# Any preferred trailer hub grease?



## Bob_Rogers (Oct 14, 2009)

Avoid Lubrimatic.

Strongly recommend CRC Marine Wheel Bearing grease, been using it for over 20 years with zero failures. 

More importantly, know what is in your bearings now and don't top up with a grease that has a different base.


----------



## MariettaMike (Jun 14, 2012)

I use the multi purpose automotive grease for under half the cost of the anything with "Marine" or "Boat" on the label, and change the grease twice a year.

If you change it while the bearings are still warm from a long road trip, I feel it does a better job of pushing out the old warm grease that has a lower viscosity than the new ambient temperature grease.

I never just add grease because it only takes just a few minutes longer to change, and since I only wet launch & load, I want to know if I've got a seal going bad.

I think this is what I've been getting from Gordon at CFM for $4.

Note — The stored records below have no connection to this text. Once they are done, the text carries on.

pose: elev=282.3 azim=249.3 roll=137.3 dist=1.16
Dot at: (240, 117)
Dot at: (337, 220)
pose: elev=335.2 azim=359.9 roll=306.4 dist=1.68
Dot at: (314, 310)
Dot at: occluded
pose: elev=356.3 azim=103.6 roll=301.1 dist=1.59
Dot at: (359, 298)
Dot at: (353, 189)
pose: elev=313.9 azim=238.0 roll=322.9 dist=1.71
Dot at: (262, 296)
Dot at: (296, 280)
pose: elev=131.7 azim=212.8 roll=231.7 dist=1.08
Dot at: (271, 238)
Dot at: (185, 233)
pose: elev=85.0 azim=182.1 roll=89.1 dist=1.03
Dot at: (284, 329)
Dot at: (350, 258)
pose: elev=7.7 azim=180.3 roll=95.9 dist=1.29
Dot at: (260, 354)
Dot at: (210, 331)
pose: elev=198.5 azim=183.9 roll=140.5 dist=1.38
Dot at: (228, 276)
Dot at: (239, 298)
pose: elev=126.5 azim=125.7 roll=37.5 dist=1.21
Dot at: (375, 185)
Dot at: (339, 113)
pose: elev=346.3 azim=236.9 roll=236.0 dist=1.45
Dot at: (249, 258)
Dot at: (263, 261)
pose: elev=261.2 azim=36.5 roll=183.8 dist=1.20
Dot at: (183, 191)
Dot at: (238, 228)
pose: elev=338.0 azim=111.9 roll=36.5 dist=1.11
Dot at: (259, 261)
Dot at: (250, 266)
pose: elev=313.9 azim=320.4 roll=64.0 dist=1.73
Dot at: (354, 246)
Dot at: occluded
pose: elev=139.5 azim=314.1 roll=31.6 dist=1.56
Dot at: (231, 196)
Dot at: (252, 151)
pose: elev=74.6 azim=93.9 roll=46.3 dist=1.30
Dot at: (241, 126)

http://www.autozone.com/greases-and-gear-oil/lubricant-grease/valvoline-14-1-oz-399-728-g-multipurpose-grease-tube/232567/?_requestid=11239335


----------



## cutrunner (Jun 8, 2010)

Dont use teflon grease


----------



## hferrell87 (Jan 28, 2013)

Thanks for the input guys!


----------



## MariettaMike (Jun 14, 2012)

Sorry for the late correction. The grease I've been using is Valvoline auto but it's for disc brake applications and has a wider temperature range. Especially on the upper end.

http://www.autozone.com/greases-and-gear-oil/lubricant-grease/valvoline-14-1-oz-399-728-g-gm-chrysler-european-and-japanese-vehicles-multipurpose-grease-tube/54182_0_0/


----------